• GenericRuntimeManager 的syncPod方法 步骤6代表创建init容器
  • 按照init容器要求的按顺序启动
  • 调用的通用的start 启动容器,和app容器一致
  • pull the image 拉取镜像
    • 会先检查容器是否已经在本节点上
    • 然后根据容器配置的镜像拉取策略拉取
    • 底层就是通过grpc调用runtime 的PullImage方法
// SyncPod syncs the running pod into the desired pod by executing following steps:
//
//  1. Compute sandbox and container changes.
//  2. Kill pod sandbox if necessary.
//  3. Kill any containers that should not be running.
//  4. Create sandbox if necessary.
//  5. Create ephemeral containers.
//  6. Create init containers.
//  7. Create normal containers.
func (m *kubeGenericRuntimeManager) SyncPod(pod *v1.Pod, podStatus *kubecontainer.PodStatus, pullSecrets []v1.Secret, backOff *flowcontrol.Backoff) (result kubecontainer.PodSyncResult)

相关参考代码: pkg\kubelet\kuberuntime\kuberuntime_manager.go

init容器的创建

	// Step 6: start the init container.
	if container := podContainerChanges.NextInitContainerToStart; container != nil {
		// Start the next init container.
		if err := start("init container", metrics.InitContainer, containerStartSpec(container)); err != nil {
			return
		}

		// Successfully started the container; clear the entry in the failure
		klog.V(4).InfoS("Completed init container for pod", "containerName", container.Name, "pod", klog.KObj(pod))
	}

  • 在这里可以看到是 根据podContainerChanges.NextInitContainerToStart 获取下一个待启动的init容器,NextInitContainerToStart 是在哪里被赋值的呢?其实是在syncPod最开始的函数computePodActions中
  • 首先会追溯到computePodActions中,NextInitContainerToStart 被赋值成init容器的第一个
		if len(pod.Spec.InitContainers) != 0 {
			// Pod has init containers, return the first one.
			changes.NextInitContainerToStart = &pod.Spec.InitContainers[0]
			return changes
		}
  • 后续就是在findNextInitContainerToRun 获取的下一个init 容器
	// Check initialization progress.
	initLastStatus, next, done := findNextInitContainerToRun(pod, podStatus)
	if !done {
		if next != nil {
			initFailed := initLastStatus != nil && isInitContainerFailed(initLastStatus)
			if initFailed && !shouldRestartOnFailure(pod) {
				changes.KillPod = true
			} else {
				// Always try to stop containers in unknown state first.
				if initLastStatus != nil && initLastStatus.State == kubecontainer.ContainerStateUnknown {
					changes.ContainersToKill[initLastStatus.ID] = containerToKillInfo{
						name:      next.Name,
						container: next,
						message: fmt.Sprintf("Init container is in %q state, try killing it before restart",
							initLastStatus.State),
						reason: reasonUnknown,
					}
				}
				changes.NextInitContainerToStart = next
			}
		}
		// Initialization failed or still in progress.
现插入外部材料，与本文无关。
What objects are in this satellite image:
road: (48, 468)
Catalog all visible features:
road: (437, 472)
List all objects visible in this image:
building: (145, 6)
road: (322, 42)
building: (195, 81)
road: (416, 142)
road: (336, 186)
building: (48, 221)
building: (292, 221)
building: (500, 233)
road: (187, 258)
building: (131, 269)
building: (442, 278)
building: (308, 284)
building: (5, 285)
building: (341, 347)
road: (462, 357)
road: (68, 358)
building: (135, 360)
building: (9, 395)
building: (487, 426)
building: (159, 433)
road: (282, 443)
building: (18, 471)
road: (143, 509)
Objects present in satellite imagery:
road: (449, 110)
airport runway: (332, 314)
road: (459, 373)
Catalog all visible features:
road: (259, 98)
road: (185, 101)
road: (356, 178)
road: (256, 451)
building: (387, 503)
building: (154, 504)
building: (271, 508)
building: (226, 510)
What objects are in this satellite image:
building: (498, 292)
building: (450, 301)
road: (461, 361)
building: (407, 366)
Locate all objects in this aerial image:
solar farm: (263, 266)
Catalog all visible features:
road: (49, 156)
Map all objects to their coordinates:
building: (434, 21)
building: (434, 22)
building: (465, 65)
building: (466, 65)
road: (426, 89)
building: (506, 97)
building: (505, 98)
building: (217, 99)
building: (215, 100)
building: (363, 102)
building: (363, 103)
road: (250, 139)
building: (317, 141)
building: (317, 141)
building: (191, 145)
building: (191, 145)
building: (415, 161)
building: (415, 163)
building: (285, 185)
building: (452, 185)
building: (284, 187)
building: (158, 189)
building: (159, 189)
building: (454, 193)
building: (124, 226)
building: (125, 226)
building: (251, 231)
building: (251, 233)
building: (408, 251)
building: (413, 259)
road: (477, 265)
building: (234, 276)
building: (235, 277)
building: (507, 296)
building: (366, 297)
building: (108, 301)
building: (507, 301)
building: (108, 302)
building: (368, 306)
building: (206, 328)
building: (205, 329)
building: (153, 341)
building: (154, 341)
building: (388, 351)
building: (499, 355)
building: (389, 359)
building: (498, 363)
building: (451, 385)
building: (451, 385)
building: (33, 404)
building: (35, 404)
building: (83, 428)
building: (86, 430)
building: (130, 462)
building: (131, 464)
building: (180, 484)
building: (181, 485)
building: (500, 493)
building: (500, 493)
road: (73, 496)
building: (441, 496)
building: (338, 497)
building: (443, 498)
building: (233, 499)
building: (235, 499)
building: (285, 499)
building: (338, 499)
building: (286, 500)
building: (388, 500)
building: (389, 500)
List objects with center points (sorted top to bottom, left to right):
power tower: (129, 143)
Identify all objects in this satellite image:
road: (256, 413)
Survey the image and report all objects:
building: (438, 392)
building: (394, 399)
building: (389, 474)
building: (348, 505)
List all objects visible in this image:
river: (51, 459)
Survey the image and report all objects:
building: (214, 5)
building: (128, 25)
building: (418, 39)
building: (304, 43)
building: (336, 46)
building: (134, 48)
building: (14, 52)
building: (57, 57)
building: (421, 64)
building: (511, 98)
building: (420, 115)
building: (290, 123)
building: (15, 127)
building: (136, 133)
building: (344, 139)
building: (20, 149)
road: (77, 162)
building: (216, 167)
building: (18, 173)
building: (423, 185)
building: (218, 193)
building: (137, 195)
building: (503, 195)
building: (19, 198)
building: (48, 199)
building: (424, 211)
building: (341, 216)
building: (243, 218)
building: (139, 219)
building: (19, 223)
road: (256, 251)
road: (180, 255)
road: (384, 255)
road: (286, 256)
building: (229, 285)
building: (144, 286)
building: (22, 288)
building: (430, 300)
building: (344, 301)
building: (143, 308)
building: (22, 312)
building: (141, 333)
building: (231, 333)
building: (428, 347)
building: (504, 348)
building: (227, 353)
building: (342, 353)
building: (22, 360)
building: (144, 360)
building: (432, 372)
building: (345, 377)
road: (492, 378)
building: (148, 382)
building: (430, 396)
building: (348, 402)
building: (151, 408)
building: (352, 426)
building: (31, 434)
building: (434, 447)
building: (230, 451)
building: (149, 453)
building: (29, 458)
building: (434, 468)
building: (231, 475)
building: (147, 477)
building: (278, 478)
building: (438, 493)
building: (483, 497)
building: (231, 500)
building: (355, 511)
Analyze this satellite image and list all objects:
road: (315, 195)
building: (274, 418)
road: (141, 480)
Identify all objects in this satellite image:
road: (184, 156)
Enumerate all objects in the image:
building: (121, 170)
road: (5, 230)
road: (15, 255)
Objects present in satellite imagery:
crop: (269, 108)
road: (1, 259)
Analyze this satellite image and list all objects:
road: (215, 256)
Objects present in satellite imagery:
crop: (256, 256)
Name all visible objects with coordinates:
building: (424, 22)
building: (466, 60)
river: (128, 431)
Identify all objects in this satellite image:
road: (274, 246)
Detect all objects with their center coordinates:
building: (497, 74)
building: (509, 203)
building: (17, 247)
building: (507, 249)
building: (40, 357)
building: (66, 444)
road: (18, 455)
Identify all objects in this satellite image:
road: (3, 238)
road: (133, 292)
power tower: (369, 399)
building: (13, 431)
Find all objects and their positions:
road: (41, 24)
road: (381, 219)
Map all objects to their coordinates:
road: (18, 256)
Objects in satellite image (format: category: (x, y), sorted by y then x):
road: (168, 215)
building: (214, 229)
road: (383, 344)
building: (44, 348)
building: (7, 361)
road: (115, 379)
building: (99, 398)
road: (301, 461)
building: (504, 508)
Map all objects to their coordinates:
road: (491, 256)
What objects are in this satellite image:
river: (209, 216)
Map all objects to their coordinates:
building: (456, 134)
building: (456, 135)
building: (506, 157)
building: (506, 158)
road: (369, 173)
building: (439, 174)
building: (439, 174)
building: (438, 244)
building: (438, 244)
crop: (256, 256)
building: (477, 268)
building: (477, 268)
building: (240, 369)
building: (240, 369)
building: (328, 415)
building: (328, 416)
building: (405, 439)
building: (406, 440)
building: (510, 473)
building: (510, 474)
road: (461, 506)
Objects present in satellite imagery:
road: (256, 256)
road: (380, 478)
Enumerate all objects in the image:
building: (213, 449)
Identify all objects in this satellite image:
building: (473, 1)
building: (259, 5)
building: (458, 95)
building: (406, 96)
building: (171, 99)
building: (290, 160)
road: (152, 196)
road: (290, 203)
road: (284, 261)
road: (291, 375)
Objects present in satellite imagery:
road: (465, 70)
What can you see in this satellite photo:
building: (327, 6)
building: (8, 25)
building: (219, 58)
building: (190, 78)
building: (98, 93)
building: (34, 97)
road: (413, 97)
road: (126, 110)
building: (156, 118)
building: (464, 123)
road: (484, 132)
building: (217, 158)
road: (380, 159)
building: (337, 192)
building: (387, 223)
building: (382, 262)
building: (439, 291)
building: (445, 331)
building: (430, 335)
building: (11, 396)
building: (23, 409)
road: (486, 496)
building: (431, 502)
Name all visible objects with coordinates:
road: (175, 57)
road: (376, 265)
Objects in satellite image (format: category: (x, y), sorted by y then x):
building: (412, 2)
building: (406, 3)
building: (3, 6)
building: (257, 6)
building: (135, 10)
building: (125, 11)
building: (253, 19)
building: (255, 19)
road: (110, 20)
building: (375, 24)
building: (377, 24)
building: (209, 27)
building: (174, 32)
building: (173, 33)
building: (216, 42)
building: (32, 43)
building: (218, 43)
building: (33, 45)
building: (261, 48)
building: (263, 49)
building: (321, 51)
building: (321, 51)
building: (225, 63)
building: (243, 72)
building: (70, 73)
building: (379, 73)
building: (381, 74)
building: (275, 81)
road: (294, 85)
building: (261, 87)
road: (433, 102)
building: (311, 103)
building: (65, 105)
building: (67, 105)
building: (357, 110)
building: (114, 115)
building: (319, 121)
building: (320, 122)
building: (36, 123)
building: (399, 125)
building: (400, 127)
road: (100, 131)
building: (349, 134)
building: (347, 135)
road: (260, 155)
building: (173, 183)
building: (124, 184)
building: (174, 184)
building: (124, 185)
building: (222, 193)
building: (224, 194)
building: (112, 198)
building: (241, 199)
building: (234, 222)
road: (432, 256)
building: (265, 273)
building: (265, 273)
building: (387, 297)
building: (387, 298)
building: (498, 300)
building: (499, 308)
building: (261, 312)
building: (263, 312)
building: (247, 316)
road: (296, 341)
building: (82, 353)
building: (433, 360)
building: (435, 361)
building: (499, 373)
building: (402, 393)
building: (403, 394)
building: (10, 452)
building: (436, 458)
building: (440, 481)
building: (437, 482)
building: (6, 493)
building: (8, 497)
Skip inspecting non-init
		// containers.
		return changes
	}

findNextInitContainerToRun 解析

按照init容器先于业务容器启动,并且按顺序执行退出的原则

  • 有限检查用户是否配置了init容器
	if len(pod.Spec.InitContainers) == 0 {
		return nil, nil, true
	}
  • 遍历app容器,如果有app容器已经处于running了,那么init容器肯定已经执行完毕了
	for i := range pod.Spec.Containers {
		container := &pod.Spec.Containers[i]
		status := podStatus.FindContainerStatusByName(container.Name)
		if status != nil && status.State == kubecontainer.ContainerStateRunning {
			return nil, nil, true
		}
	}

  • 遍历init容器,找到最后failed的那个返回,做retry
	for i := len(pod.Spec.InitContainers) - 1; i >= 0; i-- {
		container := &pod.Spec.InitContainers[i]
		status := podStatus.FindContainerStatusByName(container.Name)
		if status != nil && isInitContainerFailed(status) {
			return status, container, false
		}
	}
  • 遍历init容器,没找到容器的status,continue
	// There are no failed containers now.
	for i := len(pod.Spec.InitContainers) - 1; i >= 0; i-- {
		container := &pod.Spec.InitContainers[i]
		status := podStatus.FindContainerStatusByName(container.Name)
		if status == nil {
			continue
		}

  • 如果这个init容器还处于running状态,那么返回nil
		// container is still running, return not done.
		if status.State == kubecontainer.ContainerStateRunning {
			return nil, nil, false
		}
  • 如果最后一个init容器处于exited状态,那么所有的 init容器已经执行完毕
		if status.State == kubecontainer.ContainerStateExited {
			// all init containers successful
			if i == (len(pod.Spec.InitContainers) - 1) {
				return nil, nil, true
			}

			// all containers up to i successful, go to i+1
			return nil, &pod.Spec.InitContainers[i+1], false
		}
  • 兜底返回 init容器的第一个
return nil, &pod.Spec.InitContainers[0], false

findNextInitContainerToRun 的逻辑分析完,后面就是执行start

  • 可以看到调用start启动init容器
  • 首先构造 执行结果结构体
		startContainerResult := kubecontainer.NewSyncResult(kubecontainer.StartContainer, spec.container.Name)
		result.AddSyncResult(startContainerResult)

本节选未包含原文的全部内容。